From Jonson's eulogy:
Soule of the Age !
The applause ! delight ! the wonder of our Stage !
My Shakespeare, rise; I will not lodge thee by
Chaucer, or Spenser, or bid Beaumont lye
A little further, to make thee a roome :
Thou art a Moniment, without a tombe,
And art alive still, while thy Booke doth live,
And we have wits to read, and praise to give.
That I not mixe thee so, my braine excuses ;
I meane with great, but disproportion'd Muses :
For, if I thought my judgement were of yeeres,
I should commit thee surely with thy peeres,
And tell, how farre thou dist our Lily out-shine,
Or sporting Kid or Marlowes mighty line.
And though thou hadst small Latine, and lesse Greeke,
From thence to honour thee, I would not seeke
For names; but call forth thund'ring schilus,
Euripides, and Sophocles to vs,
Paccuvius, Accius, him of Cordova dead,
To life againe, to heare thy Buskin tread,
And shake a stage : Or, when thy sockes were on,
Leave thee alone, for the comparison
Of all, that insolent Greece, or haughtie Rome
Sent forth, or since did from their ashes come.
Triumph, my Britaine, thou hast one to showe,
To whom all scenes of Europe homage owe.
He was not of an age, but for all time !
For a good Poet's made, as well as borne.
And such wert thou.
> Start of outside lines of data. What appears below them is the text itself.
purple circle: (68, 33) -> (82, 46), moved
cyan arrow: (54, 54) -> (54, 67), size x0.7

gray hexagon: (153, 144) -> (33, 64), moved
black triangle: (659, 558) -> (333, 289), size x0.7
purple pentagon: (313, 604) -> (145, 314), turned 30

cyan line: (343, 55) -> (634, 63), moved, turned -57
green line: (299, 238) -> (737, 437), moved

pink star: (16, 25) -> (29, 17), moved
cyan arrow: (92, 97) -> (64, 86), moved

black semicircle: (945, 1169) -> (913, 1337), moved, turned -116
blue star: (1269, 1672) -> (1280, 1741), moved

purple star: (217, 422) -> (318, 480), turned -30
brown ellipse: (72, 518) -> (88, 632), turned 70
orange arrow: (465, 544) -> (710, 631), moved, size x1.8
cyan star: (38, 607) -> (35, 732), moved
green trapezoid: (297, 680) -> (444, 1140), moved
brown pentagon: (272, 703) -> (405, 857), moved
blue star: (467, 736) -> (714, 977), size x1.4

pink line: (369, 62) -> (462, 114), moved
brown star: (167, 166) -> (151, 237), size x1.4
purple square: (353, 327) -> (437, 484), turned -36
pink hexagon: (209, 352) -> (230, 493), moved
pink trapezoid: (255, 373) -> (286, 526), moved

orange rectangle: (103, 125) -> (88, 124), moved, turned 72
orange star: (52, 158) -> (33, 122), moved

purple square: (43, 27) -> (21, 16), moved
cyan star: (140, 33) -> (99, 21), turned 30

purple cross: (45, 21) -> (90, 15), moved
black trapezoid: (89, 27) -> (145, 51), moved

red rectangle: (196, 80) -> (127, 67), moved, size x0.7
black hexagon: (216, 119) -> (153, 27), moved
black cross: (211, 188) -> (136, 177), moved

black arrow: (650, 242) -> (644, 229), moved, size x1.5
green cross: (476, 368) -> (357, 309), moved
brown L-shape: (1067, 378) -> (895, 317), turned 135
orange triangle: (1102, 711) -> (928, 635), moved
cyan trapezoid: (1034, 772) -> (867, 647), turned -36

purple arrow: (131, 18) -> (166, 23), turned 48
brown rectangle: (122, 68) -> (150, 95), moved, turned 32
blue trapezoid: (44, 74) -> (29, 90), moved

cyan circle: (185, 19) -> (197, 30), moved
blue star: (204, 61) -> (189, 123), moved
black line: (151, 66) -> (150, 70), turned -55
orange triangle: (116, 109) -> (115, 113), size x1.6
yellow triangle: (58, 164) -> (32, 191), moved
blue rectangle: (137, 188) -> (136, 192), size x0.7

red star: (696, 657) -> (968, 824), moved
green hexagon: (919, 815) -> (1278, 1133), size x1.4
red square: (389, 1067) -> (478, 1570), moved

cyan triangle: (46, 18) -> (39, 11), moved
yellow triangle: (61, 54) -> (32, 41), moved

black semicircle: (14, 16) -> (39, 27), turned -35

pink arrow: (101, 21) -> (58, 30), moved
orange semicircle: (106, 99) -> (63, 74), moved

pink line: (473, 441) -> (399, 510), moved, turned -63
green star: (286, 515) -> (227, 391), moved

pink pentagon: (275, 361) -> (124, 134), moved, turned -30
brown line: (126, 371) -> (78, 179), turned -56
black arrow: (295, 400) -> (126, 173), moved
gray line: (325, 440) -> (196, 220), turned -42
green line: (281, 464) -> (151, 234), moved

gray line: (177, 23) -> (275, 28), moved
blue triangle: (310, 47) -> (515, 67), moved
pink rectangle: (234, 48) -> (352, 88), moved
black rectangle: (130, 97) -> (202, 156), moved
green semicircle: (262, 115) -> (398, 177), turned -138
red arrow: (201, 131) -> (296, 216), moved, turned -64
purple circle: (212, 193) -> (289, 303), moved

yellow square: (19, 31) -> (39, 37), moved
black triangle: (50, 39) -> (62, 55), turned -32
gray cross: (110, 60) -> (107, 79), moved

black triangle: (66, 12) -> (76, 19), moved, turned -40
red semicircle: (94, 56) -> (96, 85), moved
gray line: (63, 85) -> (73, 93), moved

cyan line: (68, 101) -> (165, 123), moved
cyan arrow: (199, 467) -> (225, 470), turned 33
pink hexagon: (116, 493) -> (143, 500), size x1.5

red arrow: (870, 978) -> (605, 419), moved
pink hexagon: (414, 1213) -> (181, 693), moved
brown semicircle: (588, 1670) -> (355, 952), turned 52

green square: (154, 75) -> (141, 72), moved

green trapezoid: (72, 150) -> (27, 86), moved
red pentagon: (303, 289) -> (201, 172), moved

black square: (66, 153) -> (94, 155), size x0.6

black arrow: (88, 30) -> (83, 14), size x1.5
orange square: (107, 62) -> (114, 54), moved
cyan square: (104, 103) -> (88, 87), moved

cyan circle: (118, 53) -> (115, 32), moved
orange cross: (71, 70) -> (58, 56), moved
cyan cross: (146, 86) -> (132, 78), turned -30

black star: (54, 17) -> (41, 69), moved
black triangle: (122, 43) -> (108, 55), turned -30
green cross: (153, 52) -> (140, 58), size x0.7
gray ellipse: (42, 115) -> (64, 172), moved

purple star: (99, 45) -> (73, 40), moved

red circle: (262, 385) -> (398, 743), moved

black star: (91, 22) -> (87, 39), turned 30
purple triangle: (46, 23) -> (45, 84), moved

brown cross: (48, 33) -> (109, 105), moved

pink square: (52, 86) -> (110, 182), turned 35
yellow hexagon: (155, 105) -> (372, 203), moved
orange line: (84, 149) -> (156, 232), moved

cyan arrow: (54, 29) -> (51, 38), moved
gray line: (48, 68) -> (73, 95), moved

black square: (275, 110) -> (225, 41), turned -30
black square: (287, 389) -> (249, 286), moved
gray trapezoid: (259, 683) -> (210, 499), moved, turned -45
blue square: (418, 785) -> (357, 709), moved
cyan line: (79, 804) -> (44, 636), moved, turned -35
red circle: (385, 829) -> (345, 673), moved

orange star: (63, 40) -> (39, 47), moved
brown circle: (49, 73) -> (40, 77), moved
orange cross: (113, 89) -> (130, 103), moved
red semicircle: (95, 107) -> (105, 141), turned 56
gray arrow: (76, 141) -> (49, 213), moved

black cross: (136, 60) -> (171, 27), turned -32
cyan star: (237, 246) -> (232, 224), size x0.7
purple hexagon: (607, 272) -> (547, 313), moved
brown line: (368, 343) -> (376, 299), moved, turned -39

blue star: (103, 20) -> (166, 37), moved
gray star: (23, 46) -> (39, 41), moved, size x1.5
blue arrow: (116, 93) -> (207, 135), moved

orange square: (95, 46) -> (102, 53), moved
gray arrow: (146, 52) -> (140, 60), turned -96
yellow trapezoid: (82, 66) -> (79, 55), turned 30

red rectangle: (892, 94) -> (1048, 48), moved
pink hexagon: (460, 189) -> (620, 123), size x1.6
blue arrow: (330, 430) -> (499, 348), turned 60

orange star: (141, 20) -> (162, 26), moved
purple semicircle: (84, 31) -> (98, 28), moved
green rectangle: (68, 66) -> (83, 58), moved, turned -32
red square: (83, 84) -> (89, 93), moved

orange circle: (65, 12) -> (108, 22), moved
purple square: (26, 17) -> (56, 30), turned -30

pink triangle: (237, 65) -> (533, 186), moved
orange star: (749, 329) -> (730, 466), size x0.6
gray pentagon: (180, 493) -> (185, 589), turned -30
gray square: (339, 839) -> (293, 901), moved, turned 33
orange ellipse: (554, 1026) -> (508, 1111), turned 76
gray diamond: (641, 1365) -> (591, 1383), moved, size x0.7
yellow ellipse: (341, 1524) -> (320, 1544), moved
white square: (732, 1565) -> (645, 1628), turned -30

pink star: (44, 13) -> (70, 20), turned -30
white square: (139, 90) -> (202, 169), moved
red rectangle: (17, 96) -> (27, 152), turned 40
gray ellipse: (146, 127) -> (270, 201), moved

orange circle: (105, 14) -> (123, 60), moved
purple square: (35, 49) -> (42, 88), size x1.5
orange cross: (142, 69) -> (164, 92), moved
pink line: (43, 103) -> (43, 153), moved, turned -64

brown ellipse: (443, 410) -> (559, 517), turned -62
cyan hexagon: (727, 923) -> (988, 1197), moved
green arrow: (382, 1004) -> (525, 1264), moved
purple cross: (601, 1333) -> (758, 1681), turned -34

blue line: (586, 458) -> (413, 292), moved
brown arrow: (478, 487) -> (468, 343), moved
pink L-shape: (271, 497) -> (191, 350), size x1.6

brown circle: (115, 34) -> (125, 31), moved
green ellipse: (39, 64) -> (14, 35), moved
Looke how the fathers face
Lives in his issue, even so, the race
Of Shakespeares minde, and manners brightly shines
In his well toned, and true-filed lines :
In each of which, he seemes to shake a Lance,
As brandish't at the eyes of Ignorance.
Sweet swan of Avon! what a fight it were
To see thee in our waters yet appeare,
And make those flights upon the bankes of Thames,
That so did take Eliza, and our James !
But stay, I see thee in the Hemisphere
Advanc'd, and made a Constellation there !
Shine forth, thou Starre of Poets, and with rage,
Or influence, chide, or cheere the drooping Stage;
Which, since thy flight fro' hence, hath mourn'd like night,
And despaires day, but for thy Volumes light.
Sounds to me they knew just seven years after his death that he was something.
What I really appreciate about Shakespeare is how he conveyed eternal truths in a few words:
"What's in a name? That which we call a rose
By any other name would smell as sweet."
This passage from Romeo and Juliette suggested to the reader, amid the backdrop of tragedy, that is not one's name but one 's character that defines them.
"This above all: to thine own self be true,
And it must follow, as the night the day,
Thou canst not then be false to any man."
In this speech Polonius gives his children advice parents would be wise to offer today, the only way to navigate society without getting yourself into too much trouble is to never pretend to be someone you're not.
"Brevity is the soul of wit."
This is my favorite, one I use in writing everyday. Even though having Polonius say this in the middle of a long speech was Shakespeare's idea of a joke, any editor, publisher, or agent will tell you if you can't sum up your plot in a few words it's not a good plot. To take it a step further, intelligence does not require long passages of rhetoric to get its point across.
No matter how often I read these quotes, even though they were written almost 500 years ago, I am amazed that they are still applicable today. Thanks, Bill!